Une évaluation récente des aides versées par les collectivités territoriales n’a pu être menée. Les dernières évaluations datant de 2004 sont de l’ordre d’1 milliard d’euros.

Les montants alloués par la mission ne représentent ainsi, avec 4,7 milliards d’euros, qu’environ 17 % des concours apportés à l’agriculture.

Il faut mesurer enfin que, dans nos économies mondialisées, où les questions agricoles sont plus que jamais un enjeu de puissance majeur, les actions prévues dans le budget de l’État ne peuvent répondre, par elles-mêmes, à tous les défis.

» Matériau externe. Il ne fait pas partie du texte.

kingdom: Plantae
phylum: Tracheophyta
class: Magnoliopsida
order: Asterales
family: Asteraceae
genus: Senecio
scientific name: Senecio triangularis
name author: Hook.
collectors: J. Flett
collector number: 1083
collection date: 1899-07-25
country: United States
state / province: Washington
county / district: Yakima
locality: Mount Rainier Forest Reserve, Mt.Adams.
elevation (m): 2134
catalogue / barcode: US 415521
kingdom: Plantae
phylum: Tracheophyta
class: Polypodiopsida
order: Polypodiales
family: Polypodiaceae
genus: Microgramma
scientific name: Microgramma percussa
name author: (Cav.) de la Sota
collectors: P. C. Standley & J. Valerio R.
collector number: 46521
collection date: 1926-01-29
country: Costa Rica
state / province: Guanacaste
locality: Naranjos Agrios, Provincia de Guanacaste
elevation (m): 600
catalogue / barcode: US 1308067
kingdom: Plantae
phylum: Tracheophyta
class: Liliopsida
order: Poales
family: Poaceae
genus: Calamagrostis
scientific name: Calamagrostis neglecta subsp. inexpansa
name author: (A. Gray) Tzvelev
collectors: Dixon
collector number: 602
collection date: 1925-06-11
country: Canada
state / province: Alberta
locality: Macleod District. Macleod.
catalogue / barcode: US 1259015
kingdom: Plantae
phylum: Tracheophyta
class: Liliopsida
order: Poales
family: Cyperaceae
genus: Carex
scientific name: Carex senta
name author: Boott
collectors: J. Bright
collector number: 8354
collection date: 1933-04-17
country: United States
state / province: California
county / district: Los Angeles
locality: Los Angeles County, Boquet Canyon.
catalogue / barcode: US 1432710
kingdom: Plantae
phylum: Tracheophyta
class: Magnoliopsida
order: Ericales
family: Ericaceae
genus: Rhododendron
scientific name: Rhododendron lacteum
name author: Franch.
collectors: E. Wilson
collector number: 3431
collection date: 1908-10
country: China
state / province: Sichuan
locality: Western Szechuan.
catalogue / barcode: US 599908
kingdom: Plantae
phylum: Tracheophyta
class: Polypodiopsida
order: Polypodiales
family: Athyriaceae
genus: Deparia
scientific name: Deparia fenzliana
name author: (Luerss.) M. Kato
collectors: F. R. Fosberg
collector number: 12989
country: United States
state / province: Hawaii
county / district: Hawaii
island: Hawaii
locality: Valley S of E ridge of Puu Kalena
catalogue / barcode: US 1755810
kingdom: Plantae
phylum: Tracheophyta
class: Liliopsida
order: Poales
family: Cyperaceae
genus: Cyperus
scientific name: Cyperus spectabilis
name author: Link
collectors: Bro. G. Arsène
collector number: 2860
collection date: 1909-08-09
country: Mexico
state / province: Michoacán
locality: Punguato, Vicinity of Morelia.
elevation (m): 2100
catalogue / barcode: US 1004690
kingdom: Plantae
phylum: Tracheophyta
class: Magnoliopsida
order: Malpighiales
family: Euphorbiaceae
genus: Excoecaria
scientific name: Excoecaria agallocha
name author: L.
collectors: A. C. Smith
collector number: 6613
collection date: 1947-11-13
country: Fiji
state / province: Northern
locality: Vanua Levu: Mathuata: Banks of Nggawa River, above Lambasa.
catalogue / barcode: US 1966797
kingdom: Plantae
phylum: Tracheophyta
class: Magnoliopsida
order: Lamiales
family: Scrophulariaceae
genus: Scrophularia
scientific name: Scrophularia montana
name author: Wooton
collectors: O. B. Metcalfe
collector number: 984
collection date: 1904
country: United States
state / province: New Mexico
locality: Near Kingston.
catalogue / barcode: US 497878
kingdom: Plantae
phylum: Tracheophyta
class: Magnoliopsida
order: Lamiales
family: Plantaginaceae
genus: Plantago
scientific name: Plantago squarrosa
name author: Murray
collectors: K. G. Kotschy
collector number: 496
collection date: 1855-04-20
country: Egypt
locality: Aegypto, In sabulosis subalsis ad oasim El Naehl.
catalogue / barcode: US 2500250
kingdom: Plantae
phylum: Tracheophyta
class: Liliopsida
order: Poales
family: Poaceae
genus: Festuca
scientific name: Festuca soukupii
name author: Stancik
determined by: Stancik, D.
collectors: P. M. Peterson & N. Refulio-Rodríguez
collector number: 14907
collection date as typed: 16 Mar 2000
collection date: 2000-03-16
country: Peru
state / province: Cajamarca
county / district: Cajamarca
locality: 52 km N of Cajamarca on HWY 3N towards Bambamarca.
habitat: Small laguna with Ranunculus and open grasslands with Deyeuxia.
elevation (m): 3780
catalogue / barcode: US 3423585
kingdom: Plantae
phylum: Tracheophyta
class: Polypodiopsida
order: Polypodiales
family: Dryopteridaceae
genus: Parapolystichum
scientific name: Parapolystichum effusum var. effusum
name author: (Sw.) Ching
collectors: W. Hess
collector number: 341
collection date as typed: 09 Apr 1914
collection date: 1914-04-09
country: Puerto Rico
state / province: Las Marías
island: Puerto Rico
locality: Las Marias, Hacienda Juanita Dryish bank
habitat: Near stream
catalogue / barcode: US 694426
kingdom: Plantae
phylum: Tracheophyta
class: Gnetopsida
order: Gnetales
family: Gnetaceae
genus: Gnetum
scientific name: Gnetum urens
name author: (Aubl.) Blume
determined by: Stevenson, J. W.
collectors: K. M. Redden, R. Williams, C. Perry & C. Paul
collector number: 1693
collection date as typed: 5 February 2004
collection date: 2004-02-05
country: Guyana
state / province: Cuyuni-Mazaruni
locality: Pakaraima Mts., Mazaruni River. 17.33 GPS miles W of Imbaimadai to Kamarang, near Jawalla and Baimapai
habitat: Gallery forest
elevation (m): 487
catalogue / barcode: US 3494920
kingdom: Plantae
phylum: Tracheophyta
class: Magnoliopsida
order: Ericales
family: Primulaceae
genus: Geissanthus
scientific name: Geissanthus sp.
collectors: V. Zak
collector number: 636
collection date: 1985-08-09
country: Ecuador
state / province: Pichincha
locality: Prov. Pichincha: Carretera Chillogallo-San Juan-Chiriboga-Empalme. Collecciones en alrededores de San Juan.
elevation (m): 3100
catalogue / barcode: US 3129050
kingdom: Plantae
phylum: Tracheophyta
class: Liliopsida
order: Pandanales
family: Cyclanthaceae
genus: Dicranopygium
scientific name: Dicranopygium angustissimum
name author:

Le Rapporteur spécial mettra l’accent dans ce rapport sur quelques-uns des grands défis auxquels sont confrontés notre agriculture et nos agriculteurs, après avoir procédé à l’examen des moyens pour 2015 de la mission Agriculture, alimentation, forêt et affaires rurales.

I.  ANALYSE DES CRÉDITS DE LA MISSION AGRICULTURE, ALIMENTATION, FORÊT ET AFFAIRES RURALES POUR 2015

Doté pour 2015 de 4,7 milliards d’euros en crédits de paiement, le budget de la mission Agriculture, alimentation, forêt est en diminution (hors charges de pensions et à périmètre constant) de 4,1 % par rapport à 2014.

Le ministère et ses opérateurs réduisent globalement leurs effectifs en 2015 (452 suppressions de postes hors enseignement et sécurité sanitaire, 185 créations de postes pour l’enseignement technique et supérieur agricole) répartis également entre le ministère et ses établissements publics sous tutelle.

La baisse des crédits, imposée par le nécessaire redressement de nos comptes publics va de pair cependant, comme cela a été dit, avec une augmentation inédite des crédits alloués au titre de la politique agricole commune.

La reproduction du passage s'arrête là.